Radar waves penetrate glaciers all the way to their base, allowing direct assessment of how the bottom profiles of the three glaciers at their grounding lines differed between 2002 and 2014. Laser measurements of surface elevation were used to infer changes in the thickness of the floating ice shelves.
Previous studies using other techniques estimated the average melting rates at the bottom of the Dotson and Crosson ice shelves to be about 40 feet (12 meters) per year. Khazendar and his team, analyzing their direct radar measurements, found stunning rates of ice loss from the glaciers’ undersides on the ocean sides of their grounding lines. The fastest-melting glacier, Smith, lost between 984 and 1,607 feet (300 and 490 meters) in thickness between 2002 and 2009 near its grounding line, or up to 230 feet (70 meters) per year.
Those years encompass a period when rapid mass loss was seen around the Amundsen Sea. The regional scale of the decline made scientists strongly suspect that an increase in the influx of ocean heat beneath the ice shelves must have taken place. “Our observations provide a crucial piece of evidence to support that suspicion, as they directly reveal the intensity of ice melting at the bottom of the glaciers during that period,” Khazendar said.
“If I had been using data from only one instrument, I wouldn’t have believed what I was looking at, because the thinning was so large,” he added. However, the two IceBridge instruments, which employ different techniques, both measured the same rapid ice loss.
Khazendar said Smith’s fast retreat and thinning are likely related to the shape of the underlying bedrock over which it was retreating between 1996 and 2014, which sloped downward toward the continental interior, and oceanic conditions in the cavity beneath the glacier. As the grounding line receded, warm and dense ocean water could reach the newly uncovered deeper parts of this cavity, causing more melting.

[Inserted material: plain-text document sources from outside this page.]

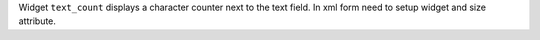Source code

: Widget ``text_count`` displays a character counter next to the text field.
In xml form need to setup widget and size attribute.

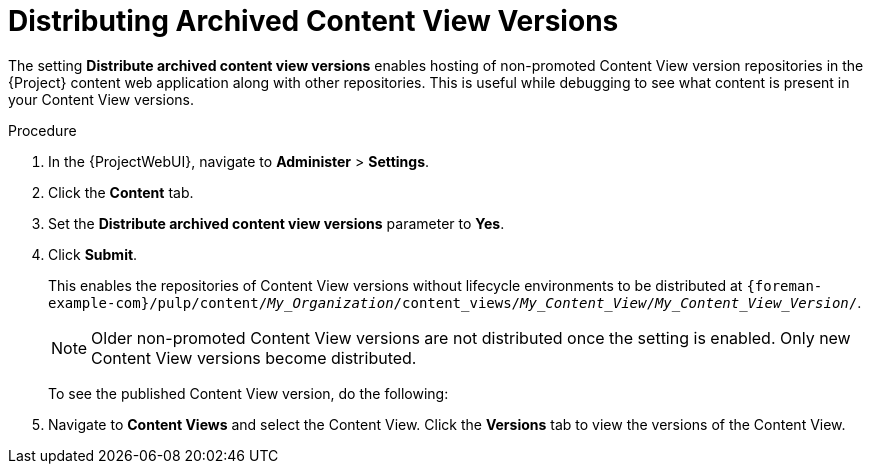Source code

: [id="Distributing_Archived_Content_View_Versions_{context}"]
= Distributing Archived Content View Versions

The setting **Distribute archived content view versions** enables hosting of non-promoted Content View version repositories in the {Project} content web application along with other repositories.
This is useful while debugging to see what content is present in your Content View versions.

.Procedure
. In the {ProjectWebUI}, navigate to *Administer* > *Settings*.
. Click the *Content* tab.
. Set the *Distribute archived content view versions* parameter to *Yes*.
. Click *Submit*.
+
This enables the repositories of Content View versions without lifecycle environments to be distributed at `{foreman-example-com}/pulp/content/_My_Organization_/content_views/_My_Content_View_/_My_Content_View_Version_/`.
+
[NOTE]
====
Older non-promoted Content View versions are not distributed once the setting is enabled.
Only new Content View versions become distributed.
====
To see the published Content View version, do the following:
. Navigate to *Content Views* and select the Content View.
Click the *Versions* tab to view the versions of the Content View.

As a result, Khazendar said, “more sections of the glacier become thinner and float, meaning that the grounding line continues retreating, and so on.” Smith’s retreat might slow down now that its grounding line has reached bedrock that rises farther inland of the 2014 grounding line. Pope and Kohler, in contrast, are on bedrock that slopes upward toward the interior.
The question remains whether other glaciers in West Antarctica will behave more like Smith or more like Pope and Kohler. Many glaciers in this sector of Antarctica are on beds that deepen farther inland, like Smith’s. However, Khazendar and Scheuchl said, researchers need more information on the shape of the bedrock and seafloor beneath the ice, as well as more data on ocean circulation and temperatures, to be able to better project how much ice these glaciers will contribute to the ocean in a changing climate.
Scheuchl’s co-authors on the Geophysical Research Letters study are JPL’s Khazendar and Jeremie Mouginot, Mathieu Morlighem and Eric Rignot from UCI’s Department of Earth System Science.
Khazendar’s co-authors on the Nature Communications study are UCI’s Mouginot, Rignot, Scheuchl and Isabella Velicogna, along with Dustin Schroeder, Helene Seroussi, Michael Schodlok and Tyler Sutterley of JPL.